Having a single score (e.g. BrandPower) is incredibly helpful in evaluating the performance of a corporate brand. It allows companies to see the affects of their brand investment by tracking their own score over time. It enables easy comparison among competitors, against industry averages and against world-class brands. It also allows us to contrast multiple industries to better understand the market dynamics that impact brand.
Brand valuation is becoming more common practice among many brand consulting firms. Does Tenet Partners have an established methodology for valuing brands?
Yes. Our methodology is completely transparent and involves no “black-box” set of judgments. Instead, we leverage reliable, stable market research, BrandPower data and marry it with financial data from widely accepted business sources. With 25 years of proven research data, we can ensure consistent input to our model. This statistical model identifies the contribution of the brand based on market research and through regression models evaluates it in the context of financial impact to determine brand dollar value.
Brand Equity Valuation is expressed in two ways:
**The percent that the brand contributes to market cap** tells how much value can be directly attributed to the corporate brand. It measures the overall impact a company’s brand-building efforts. In turn, senior leadership can build a business case and evaluate the return-on-brand investments, in a way that is easily understood. (i.e. how hard the brand is working to create value for the company).
**The dollar value of the brand** is a result of multiplying the percentage impact of the brand by the company’s market capitalization. This number can change day-to-day as the company’s overall enterprise value fluctuates. It is used to help senior leadership understand the brand’s asset value and is also a measure of the value that the market places on the brand.
These two measures are useful to different audiences. The percentage of contribution of the brand is important to brand stewards because it reveals objectively, how hard the brand is working to create value. The dollar value of the brand is important to senior management, as it identifies the asset value of the brand. As a result, leadership can better understand a brand’s worth to the company, and communicate effectively, its value to shareholders and to other critical audiences.
The Coca-Cola Company is the #1 Most Powerful Brand of 2015. Why does it continue to the hold the top position, despite not being the most valuable brand?
The Coca-Cola Company is the uncontested leader in terms of its BrandPower score. In our view, BrandPower is a measure of brand strength, based on successful brand management, and independent of brand value. Brand valuation is simply the output of a statistical model, measuring the impact of a company’s brand in the context of its financial performance. As brand value is based largely on a company’s financial performance – its revenue and stock price, it offers little in terms of measuring the drivers that actually create a strong brand.
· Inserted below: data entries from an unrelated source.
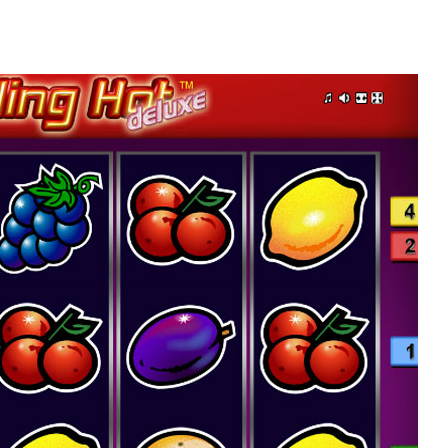
as observaciones representativas.
Un 
tra
las
rea
per
sob
apu
el 
may
os 
cat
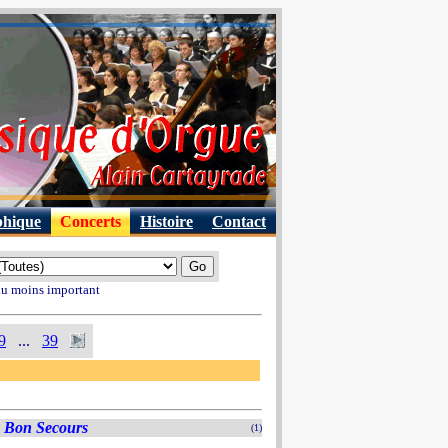
phique
Concerts
Histoire
Contact
 au moins important
9
...
39
 Bon Secours
(1)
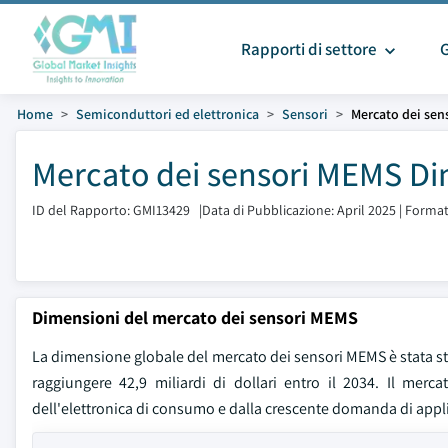
Rapporti di settore
Home
Semiconduttori ed elettronica
Sensori
Mercato dei sen
Mercato dei sensori MEMS Dim
ID del Rapporto: GMI13429
|
Data di Pubblicazione: April 2025
|
Format
Dimensioni del mercato dei sensori MEMS
La dimensione globale del mercato dei sensori MEMS è stata stim
raggiungere 42,9 miliardi di dollari entro il 2034. Il merc
dell'elettronica di consumo e dalla crescente domanda di appl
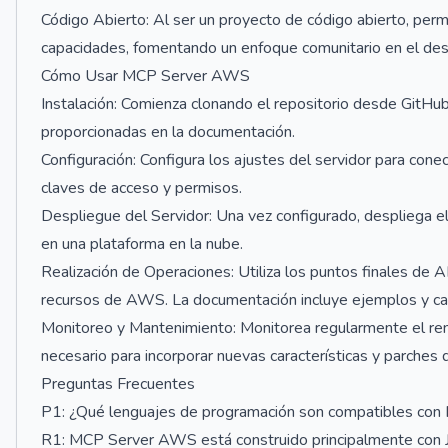
Código Abierto: Al ser un proyecto de código abierto, permi
capacidades, fomentando un enfoque comunitario en el desa
Cómo Usar MCP Server AWS
Instalación: Comienza clonando el repositorio desde GitHub 
proporcionadas en la documentación.
Configuración: Configura los ajustes del servidor para cone
claves de acceso y permisos.
Despliegue del Servidor: Una vez configurado, despliega el
en una plataforma en la nube.
Realización de Operaciones: Utiliza los puntos finales de 
recursos de AWS. La documentación incluye ejemplos y ca
Monitoreo y Mantenimiento: Monitorea regularmente el rend
necesario para incorporar nuevas características y parches 
Preguntas Frecuentes
P1: ¿Qué lenguajes de programación son compatibles c
R1: MCP Server AWS está construido principalmente con Jav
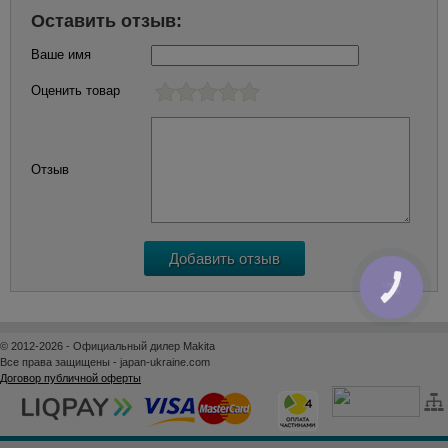
Оставить отзыв:
Ваше имя
Оценить товар
Отзыв
КНОПКА
ЗВ'ЯЗКУ
© 2012-2026 - Официальный дилер Makita
Все права защищены - japan-ukraine.com
Договор публичной оферты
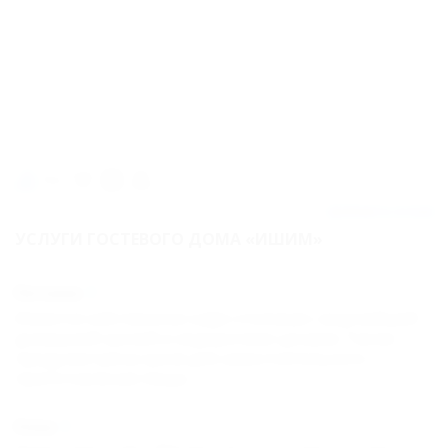
Карта
Отзывы
750м
Добавить отзыв
УСЛУГИ ГОСТЕВОГО ДОМА «ИШИМ»
Питание
Имеется собственное кафе-столовая с вкуснейшей
домашней кухней и недорогими ценами. Также
предусмотрена кухня для самостоятельного
приготовления пищи.
Пляж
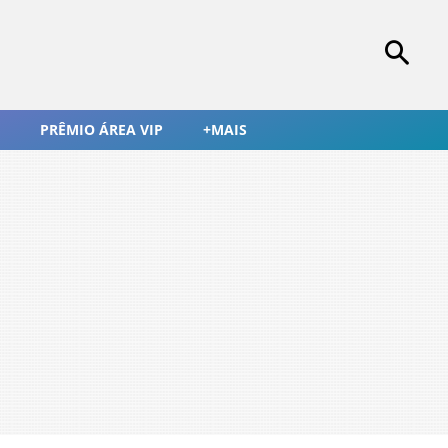
PRÊMIO ÁREA VIP
+MAIS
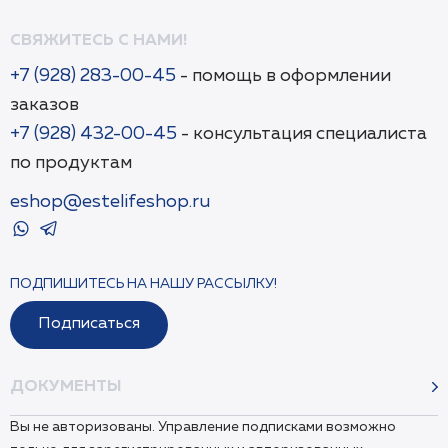
СВЯЖИТЕСЬ С НАМИ!
+7 (928) 283-00-45
- помощь в оформлении
заказов
+7 (928) 432-00-45
- консультация специалиста
по продуктам
eshop@estelifeshop.ru
ПОДПИШИТЕСЬ НА НАШУ РАССЫЛКУ!
Подписаться
ДОКУМЕНТЫ
Вы не авторизованы. Управление подписками возможно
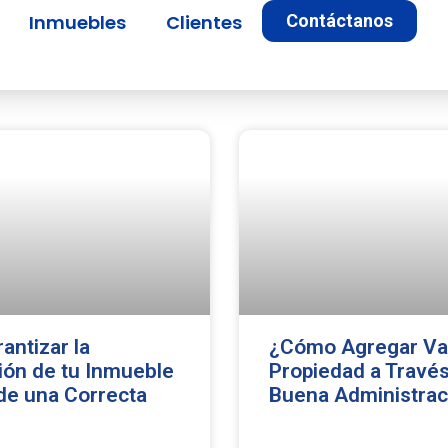
Inmuebles
Clientes
Contáctanos
ntizar la
¿Cómo Agregar Val
ión de tu Inmueble
Propiedad a Travé
de una Correcta
Buena Administrac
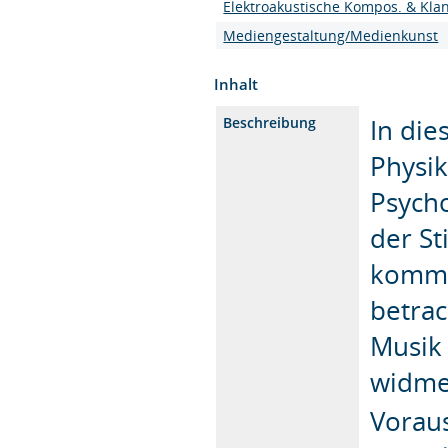
Elektroakustische Kompos. & Kla
Mediengestaltung/Medienkunst
Inhalt
In die
Beschreibung
Physik
Psych
der St
kommt 
betrac
Musik
widmen
Voraus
BrandPower is a lever that a company can manage – through increased communication, product innovation, service development and so forth, to ultimately increase its brand value over time. It is for this reason, that The Top 100 Most Powerful Brands are ranked by an objective BrandPower score, and not on the basis of brand value.
However, as previously mentioned, we have a proven Brand Equity Valuation model. While it functions independently of our Top 100 rankings (i.e. doesn’t inform the ranking order of the Top 100) it is used as a pivotal model (along with BrandPower insights) to provide a broader, more holistic perspective of how companies can measure the overall impact of their brand building efforts.
Lastly, it is worth noting that while we have determined that Apple leads as the most valuable brand amongst the Top 100, with a brand value of $113.7 billion, its brand contribution to market capitalization is 17.3%, which lags behind The Coca-Cola Company, with a brand contribution to market cap of 20.1%. This lower percentage score suggests that Apple can create additional value by continuing to grow its brand.